In the late 1960s, Artur Carlos Mauricio Pestana, whose pen name is Pepetela, fought in Cabinda for the MPLA, one of several movements struggling to expel the Portuguese and gain control of the country. He wrote Mayombe while the war was still going on, several years before the MPLA became the ruling party of an independent Angola. Despite its frank discussions of racial and tribal conflict among the ranks, and even its prediction of MPLA authoritarianism after independence, the book was published with the support of Agostino Neto, Angola’s first president. A translation from the Portuguese by Michael Wolfers first appeared in 1983.

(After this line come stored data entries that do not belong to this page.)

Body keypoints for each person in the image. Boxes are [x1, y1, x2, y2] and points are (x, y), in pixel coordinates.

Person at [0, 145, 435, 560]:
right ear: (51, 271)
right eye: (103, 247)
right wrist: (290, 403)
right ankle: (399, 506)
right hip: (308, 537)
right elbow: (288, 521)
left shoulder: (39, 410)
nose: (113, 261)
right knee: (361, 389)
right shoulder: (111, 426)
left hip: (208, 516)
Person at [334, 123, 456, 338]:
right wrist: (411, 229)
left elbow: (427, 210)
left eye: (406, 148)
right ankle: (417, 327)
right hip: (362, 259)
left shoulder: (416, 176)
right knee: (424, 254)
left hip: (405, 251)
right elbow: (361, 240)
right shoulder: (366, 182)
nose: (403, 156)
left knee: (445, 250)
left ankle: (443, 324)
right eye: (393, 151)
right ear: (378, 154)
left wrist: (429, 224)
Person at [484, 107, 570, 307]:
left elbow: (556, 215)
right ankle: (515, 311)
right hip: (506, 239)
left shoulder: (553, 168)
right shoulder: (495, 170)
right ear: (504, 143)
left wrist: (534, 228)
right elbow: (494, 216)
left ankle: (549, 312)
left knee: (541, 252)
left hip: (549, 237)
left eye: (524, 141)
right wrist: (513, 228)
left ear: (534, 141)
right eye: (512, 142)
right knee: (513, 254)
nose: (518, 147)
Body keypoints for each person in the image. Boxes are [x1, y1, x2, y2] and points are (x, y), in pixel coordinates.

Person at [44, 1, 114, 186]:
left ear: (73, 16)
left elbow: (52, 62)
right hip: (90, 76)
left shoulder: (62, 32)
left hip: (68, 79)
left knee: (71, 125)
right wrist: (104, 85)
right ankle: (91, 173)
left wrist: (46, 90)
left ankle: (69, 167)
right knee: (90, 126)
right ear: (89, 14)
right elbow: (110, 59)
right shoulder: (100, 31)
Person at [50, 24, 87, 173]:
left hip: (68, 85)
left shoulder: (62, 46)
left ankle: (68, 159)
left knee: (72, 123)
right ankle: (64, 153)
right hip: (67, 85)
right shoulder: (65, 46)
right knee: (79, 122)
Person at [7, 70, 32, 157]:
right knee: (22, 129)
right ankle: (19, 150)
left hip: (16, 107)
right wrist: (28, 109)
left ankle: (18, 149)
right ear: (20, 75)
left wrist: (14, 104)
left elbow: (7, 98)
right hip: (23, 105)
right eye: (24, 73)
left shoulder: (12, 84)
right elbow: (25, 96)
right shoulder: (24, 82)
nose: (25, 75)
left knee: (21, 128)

Pepetela’s firsthand war experience lends authenticity to his descriptions of combat and of life behind the lines. The forest of Mayombe is almost a character in its own right, and the author doesn’t forget the homely, unheroic details. The guerrillas’ Pepesha machine guns, for instance, sound like sewing machines. The names adopted by the guerrillas — Truth, Struggle, New World, Miracle, even Theory — may sound like the allegorical figures in Pilgrim’s Progress, but these men are thoroughly human: they make mistakes, struggle with their fears, and act for the most part without false bravado. They are philosophical warriors, though, and their bookish conversation is flavored with Marx, Lenin, and Freud.

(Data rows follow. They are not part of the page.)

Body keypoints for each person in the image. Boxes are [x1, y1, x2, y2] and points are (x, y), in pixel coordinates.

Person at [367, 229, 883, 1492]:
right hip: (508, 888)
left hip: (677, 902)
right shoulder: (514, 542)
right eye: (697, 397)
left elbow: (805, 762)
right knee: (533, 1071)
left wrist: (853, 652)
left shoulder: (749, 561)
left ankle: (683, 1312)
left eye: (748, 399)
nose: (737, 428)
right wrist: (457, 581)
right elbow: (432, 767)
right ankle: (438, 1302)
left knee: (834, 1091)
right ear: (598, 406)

The Commander of the Mayombe guerrillas is known as Fearless, a name that sits uneasily on him (he was previously called Sphinx) and that strikes some of the men as a little too much. Fearless or not, he is certainly brave, and he inspires loyalty through example and through his sensitivity to the personal qualities of his troops. Though he considers himself a Marxist, he struggles with the remnants of a Christian upbringing, and his approach to problem-solving is far from doctrinaire. He finds fulfillment in the struggle against the Portuguese, and cannot imagine what role he would play in a free Angola.

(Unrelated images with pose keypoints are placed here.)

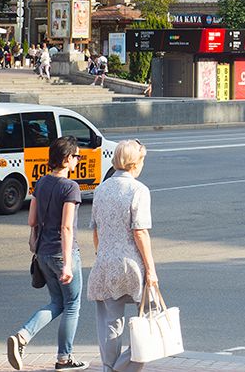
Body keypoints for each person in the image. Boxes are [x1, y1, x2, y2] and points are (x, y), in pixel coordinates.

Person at [8, 137, 88, 371]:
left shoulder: (41, 182)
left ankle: (22, 336)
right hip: (62, 254)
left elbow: (32, 220)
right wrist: (66, 264)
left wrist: (35, 242)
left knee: (57, 302)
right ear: (66, 159)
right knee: (72, 305)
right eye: (76, 156)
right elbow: (67, 227)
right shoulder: (70, 187)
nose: (78, 160)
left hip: (43, 252)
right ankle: (64, 358)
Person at [88, 139, 158, 372]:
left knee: (110, 322)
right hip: (133, 264)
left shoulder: (101, 189)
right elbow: (140, 232)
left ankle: (109, 367)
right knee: (150, 319)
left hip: (106, 262)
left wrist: (102, 254)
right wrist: (151, 269)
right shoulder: (139, 190)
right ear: (135, 163)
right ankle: (125, 366)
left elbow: (95, 229)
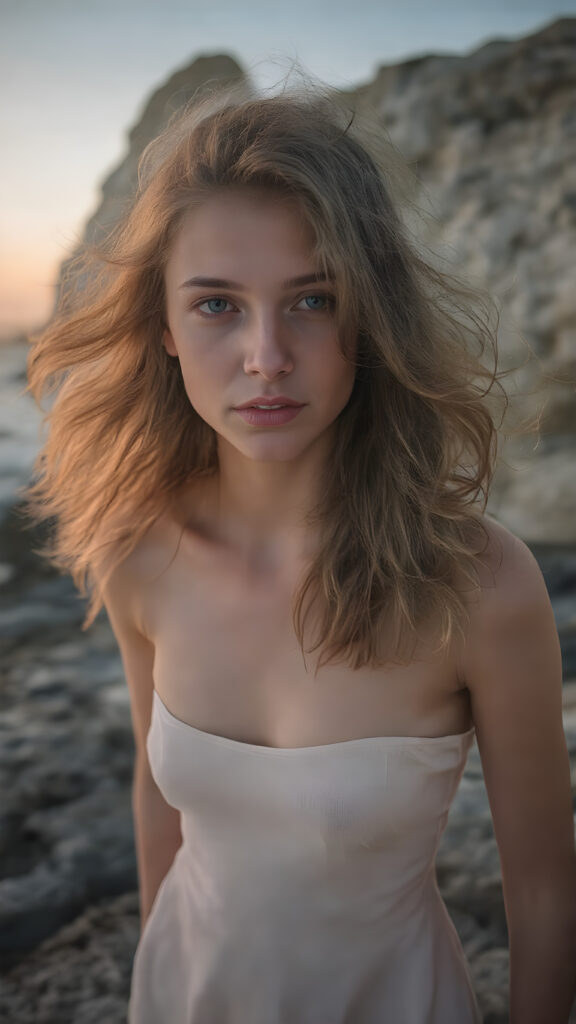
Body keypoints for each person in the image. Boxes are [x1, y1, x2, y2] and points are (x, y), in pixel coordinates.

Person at [25, 81, 576, 1024]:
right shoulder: (135, 553)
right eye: (217, 306)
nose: (267, 356)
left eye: (312, 299)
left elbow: (546, 895)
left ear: (369, 314)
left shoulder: (477, 585)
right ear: (162, 323)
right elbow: (163, 807)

Fearless’s friend and right-hand man is referred to as the Commissar, though in intimate conversation the Commander calls him Joao. Steeped in Marxist ideology, the Commissar insists that his men risk their lives to return a small sum of money stolen from a local worker, and he describes his troubled relations with the tumultuous and beautiful Ondine in terms of dialectics. His hard ideological shell hides some violent emotions, however, and these erupt most dramatically in the second of two battles that (contrary to Marx) play out the first time as farce and the second time as tragedy.

Fearless recognizes that the Commissar is the model for the post-independence Angolan leader, the type responsible for the creation of a rigid government machine. “What is more tragic,” Fearless tells him, “is that you will be right. Objectively, it will be necessary to tighten vigilance inside the Party, improve discipline, make purges…. But these purges will provide pretexts for ambitious men to confuse counter-revolutionaries with those who criticize their ambition and their mistakes.” Though Fearless, and apparently the author, appear to have reservations about this stark future, both seem to believe it is unavoidable.